Category Archives: LO-6

dantasse

18 Feb 2015

I’m not sure what “capstone background research” means. I assume we’ll be having a big project at the end and we should start looking for some works that are related. I… gosh, I haven’t even thought about it yet. So I’ll do this one on “no particular theme”, and maybe do the next one on capstone background research.

Healthy LA by Rachel Binx – pure data viz, interactive, kind of fun to play with. Neighborhoods. I’m still into this, because it’s my main research focus, and here’s an example of a pretty, usable neighborhood visualization tool. But on the other hand, I’m not sure what I learned from it. I mean, health basically reflects income at this granularity, so I’m not sure if I’m getting anything else. Still, fun to play with, and I feel like I learned a bit about LA neighborhoods.

The Strange Log – github commit messages in video games -> tweets. A simple twitter bot, and I think it’s actually human-managed, but a great project all the same. Github commits are one of these nice pieces of flotsam that just sort of happens along the way, and some of them, out of context, are hilarious.

pedro

18 Feb 2015

For this week, I started looking for artworks related to artificial intelligence (AI) and artificial life (AL). Besides being a Golan’s suggestion last week, these topics are strongly connected to my research. After some time, I found the catalogue of the exhibition “Arte y Vida Artificial 1999-2012” (Artificial art and life 1999-2012) with some interesting artists such as Chris Sugrue, Scott Draves and Gustavo Romano.

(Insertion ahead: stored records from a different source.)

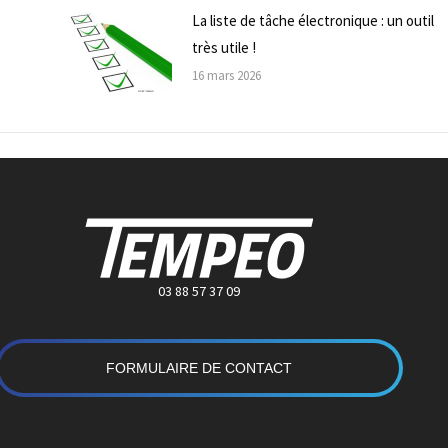
La liste de tâche électronique : un outil
très utile !
16 mars 2026
03 88 57 37 09
FORMULAIRE DE CONTACT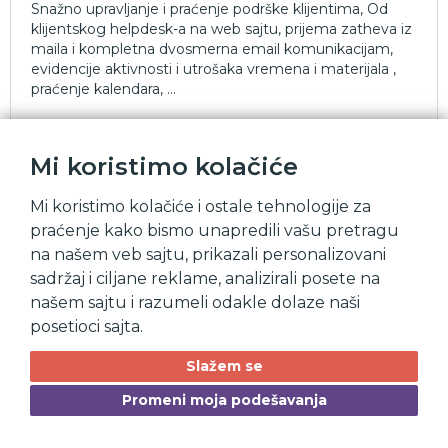
Snažno upravljanje i praćenje podrške klijentima, Od
klijentskog helpdesk-a na web sajtu, prijema zatheva iz
maila i kompletna dvosmerna email komunikacijam,
evidencije aktivnosti i utrošaka vremena i materijala ,
praćenje kalendara, ...
Mi koristimo kolačiće
Baza znanja
Mi koristimo kolačiće i ostale tehnologije za
Sveobuhvatna baza znanja za sve proizvode i usluge
praćenje kako bismo unapredili vašu pretragu
koje nudite sa i ntuitivnim intefejsima za klijente,
na našem veb sajtu, prikazali personalizovani
snažnom pretragom, internim procedurama za
zaposlene, i jednostavnom koriščenju materijala u
sadržaj i ciljane reklame, analizirali posete na
procesu pružanja podrške korisnicima.
našem sajtu i razumeli odakle dolaze naši
posetioci sajta.
Slažem se
Baza znanja nw
Promeni moja podešavanja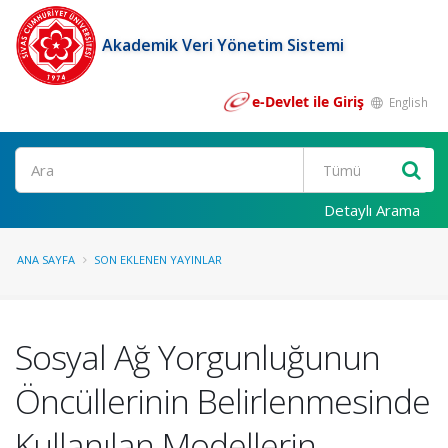
Akademik Veri Yönetim Sistemi
e-Devlet ile Giriş
English
Ara
Detaylı Arama
ANA SAYFA
SON EKLENEN YAYINLAR
Sosyal Ağ Yorgunluğunun
Öncüllerinin Belirlenmesinde
Kullanılan Modellerin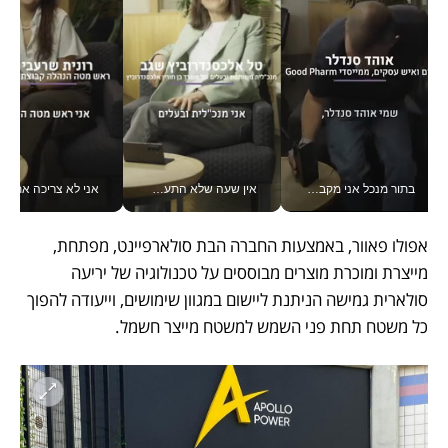
בתור מנכל אני מקבל מאות החלטות ביום, וה- Galaxy Z Fold8 Ultra עוזר לי לחתוך אותן מהר יותר_v
אין שעה שלא התעסקתי במשבר - טל אלכסנדרוביץ’ שגב מנהלת משברים תקשורתיים מכל מקום עם ה- Galaxy Z Fold8 Ultra שלה_v
אני לא צריכה את המשרד:
אפולו פאוור, באמצעות החברה הבת סולארפיינט, מפתחת, 
מייצרת ומוכרת מוצרים מבוססים על טכנולוגיה של יריעה 
סולארית גמישה הניתנת ליישום במגוון שימושים, וייעודה להפוך 
כל משטח תחת פני השמש למשטח מייצר חשמל. 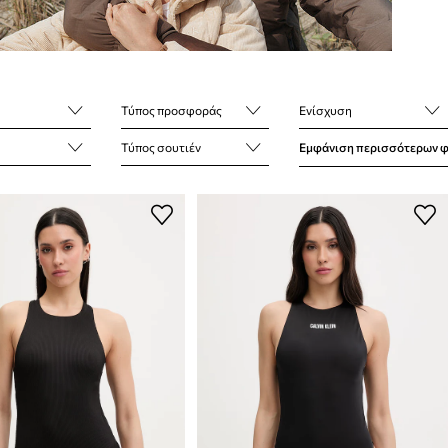
Τύπος προσφοράς
Ενίσχυση
Τύπος σουτιέν
Εμφάνιση περισσότερων 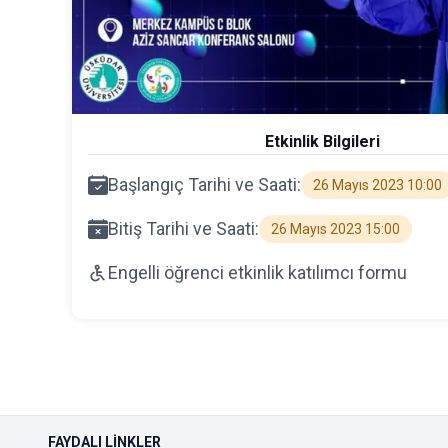
Etkinlik Bilgileri
Başlangıç Tarihi ve Saati:
26 Mayıs 2023 10:00
Bitiş Tarihi ve Saati:
26 Mayıs 2023 15:00
Engelli öğrenci etkinlik katılımcı formu
FAYDALI LINKLER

In “Arte y Vida Artificial”, Chris Sugrue exhibited Delicate Boundaries, that is composed basically of agents in form of bugs that interacts with the observers crossing the plane of the video and walking on their skin (with projectors). Well, that is amusing, but this is not the project I am going to present.

I decided to investigate the website of Sugrue and I found a much another project that I consider much more interesting:  Waves to Waves to Waves (Chris Sugrue, 2008-2009). Sugrue uses also uses agents, but instead of bugs they have the form cells. These cells does not react directly to human proximity or touch, but to electromagnetic waves, so cellphones, videos or television broadcast. It is interesting because instead of revealing just the behaviour of moving agents, it tries to reveal a very dynamic, artificial and invisible landscape that is pervasive to contemporary society. Besides, these cells create very appealing visual patterns combining internal interaction with electromagnetic interference.

Automatic art and writing are other captivating topics in the intersection between art and AI – with fascinating precedents such as the infinite monkey theorem or the surrealist experiments (that largely influenced contemporary art). The project called IP Poetry (Gustavo Romano) problematizes the automatic writing in contemporary world, including the uncontrolled textual database of the internet as the source for poetry. This is a poem generator that does real time searches in the internet with specific keywords or start sentences. IP Poetry uses algorithms to generate random poetry based on that current data base that are recited with pre-recorded phonemes and images. Therefore, even maintaining a specific structure to search and to generate the poem, it is always changing and following the current content of the internet.

Besides the affiliation with AL ad AI, both project has some relation with current topics of the class, such as visualization and and text generation.